“Çobanlar ‘Bizi kurtarın’ diye bağırınca köylüler yardıma koştu. Çobanları ve hayvanları kurtarmaya çalışırken öldüler.’’
Bu sözler 20 Haziran’da Diyarbakır – Mardin sınırında çıkan yangında 10 kişinin hayatını kaybettiği Yücebağ köyünün muhtarı Vedat Demir’e ait.
Yangının başladığı Perşembe akşamı bölgede aniden bir fırtına çıktı.
Köylülerin anlatımına göre fırtınayla birlikte elektrikler gitti, geldi.
Köy sakinleri dışarı çıktıklarında Diyarbakır’ın Çınar ilçesine bağlı Köksalan köyünden yükselen alevleri gördüler.
Saat 22:00 civarında başlayan yangın kısa sürede rüzgarın etkisiyle yayılmış, göz açıp kapayıncaya kadar alevler Mardin’deki Yücebağ köyüne de ulaşmıştı.
Bu iki köyden yangında hayatını kaybedenlerin sayısı 15’e yükseldi. 78 yaralı var. Binden fazla hayvan öldü. Yangın Diyarbakır’da 8 bin 100, Mardin’de ise 7 bin dönüm alanda hasara yol açtı. Toplam 5 bin 450 dönüm ekili arazi yandı.
Aradan bir hafta geçti. Buna rağmen yangının nedenini bile tam olarak bilmiyoruz.
Diyarbakır Valiliği yaptığı ilk açıklamada yangının anız yakımından, yani tarlalarda hasattan sonra ekinlerin toprakta kalan kök ve saplarının kasıtlı olarak yakılması sonucu çıktığını ifade etti.
Ancak köylüler, görgü tanıkları ve bölgede inceleme yapan uzmanlar, yangının bölgedeki elektrik enerjisi dağıtıcısı DEDAŞ’ın yenilemediği elektrik telleri yüzünden çıktığı görüşünde.

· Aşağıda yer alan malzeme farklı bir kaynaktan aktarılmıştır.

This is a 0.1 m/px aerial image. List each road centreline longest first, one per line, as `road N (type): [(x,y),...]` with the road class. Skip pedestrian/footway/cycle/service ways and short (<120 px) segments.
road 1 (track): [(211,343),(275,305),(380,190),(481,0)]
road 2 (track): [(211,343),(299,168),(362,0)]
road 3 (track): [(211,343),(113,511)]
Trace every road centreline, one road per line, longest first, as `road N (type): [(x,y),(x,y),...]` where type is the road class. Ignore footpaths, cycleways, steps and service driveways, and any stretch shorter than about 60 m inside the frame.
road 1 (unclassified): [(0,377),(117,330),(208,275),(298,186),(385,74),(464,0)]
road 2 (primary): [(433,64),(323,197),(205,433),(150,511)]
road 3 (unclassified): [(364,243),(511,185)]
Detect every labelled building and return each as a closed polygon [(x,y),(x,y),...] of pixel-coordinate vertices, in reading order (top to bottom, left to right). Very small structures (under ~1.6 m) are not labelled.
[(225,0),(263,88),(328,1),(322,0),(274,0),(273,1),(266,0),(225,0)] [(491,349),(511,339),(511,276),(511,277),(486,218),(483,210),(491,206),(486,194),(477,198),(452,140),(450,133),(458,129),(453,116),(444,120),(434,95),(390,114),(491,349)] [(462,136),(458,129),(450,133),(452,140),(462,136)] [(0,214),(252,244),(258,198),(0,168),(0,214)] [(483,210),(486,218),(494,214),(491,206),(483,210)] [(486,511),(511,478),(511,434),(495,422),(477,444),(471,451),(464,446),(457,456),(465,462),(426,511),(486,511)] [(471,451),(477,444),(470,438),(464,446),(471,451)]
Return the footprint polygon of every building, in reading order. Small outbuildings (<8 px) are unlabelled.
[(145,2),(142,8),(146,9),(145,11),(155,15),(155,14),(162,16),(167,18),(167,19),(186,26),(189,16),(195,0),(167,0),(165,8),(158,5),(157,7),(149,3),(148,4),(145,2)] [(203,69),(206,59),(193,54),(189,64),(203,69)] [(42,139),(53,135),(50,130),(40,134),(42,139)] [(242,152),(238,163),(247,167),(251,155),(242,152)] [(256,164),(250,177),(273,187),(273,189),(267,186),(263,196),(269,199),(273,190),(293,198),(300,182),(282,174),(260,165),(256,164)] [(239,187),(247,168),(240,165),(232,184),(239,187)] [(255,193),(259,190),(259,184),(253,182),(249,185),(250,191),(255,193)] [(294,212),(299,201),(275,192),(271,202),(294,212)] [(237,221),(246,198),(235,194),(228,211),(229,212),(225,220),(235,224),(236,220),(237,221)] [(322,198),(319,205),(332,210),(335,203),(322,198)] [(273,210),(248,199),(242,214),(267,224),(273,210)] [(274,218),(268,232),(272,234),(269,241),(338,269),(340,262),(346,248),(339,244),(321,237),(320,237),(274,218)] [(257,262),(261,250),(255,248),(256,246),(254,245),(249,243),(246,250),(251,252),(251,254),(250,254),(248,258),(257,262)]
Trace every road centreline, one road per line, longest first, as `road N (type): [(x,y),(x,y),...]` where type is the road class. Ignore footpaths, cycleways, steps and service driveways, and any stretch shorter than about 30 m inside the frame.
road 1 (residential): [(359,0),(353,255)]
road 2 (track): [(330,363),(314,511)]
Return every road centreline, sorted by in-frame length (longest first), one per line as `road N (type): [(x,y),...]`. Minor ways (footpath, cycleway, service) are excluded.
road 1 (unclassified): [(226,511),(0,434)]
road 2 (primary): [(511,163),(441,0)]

Savcılık olayla ilgili başlatılan soruşturma dosyası için hazırlanan ve aynı görüşü paylaşan bilirkişi raporunu yetersiz bularak daha kapsamlı bir rapor talep etti. DEDAŞ ise yangının elektrik iletim hatlarından çıktığı iddiasını reddediyor.
Fayn, tüm bu tartışmalar sürerken bölgedeki köylüler, yangına tanıklık edenler ve uzmanlarla konuştu.
‘Köydeki elektrik direkleri ağaçtan ve 43 yıllık’
Mardin’e bağlı Yücebağ köyünün muhtarı Vedat Demir, 50 yaşında. Köyden 10 kişinin alevler arasında can verdiği o geceyi, ‘‘Hayatımda ilk kez bu kadar büyük yangın gördüm’’ diye tarif ediyor.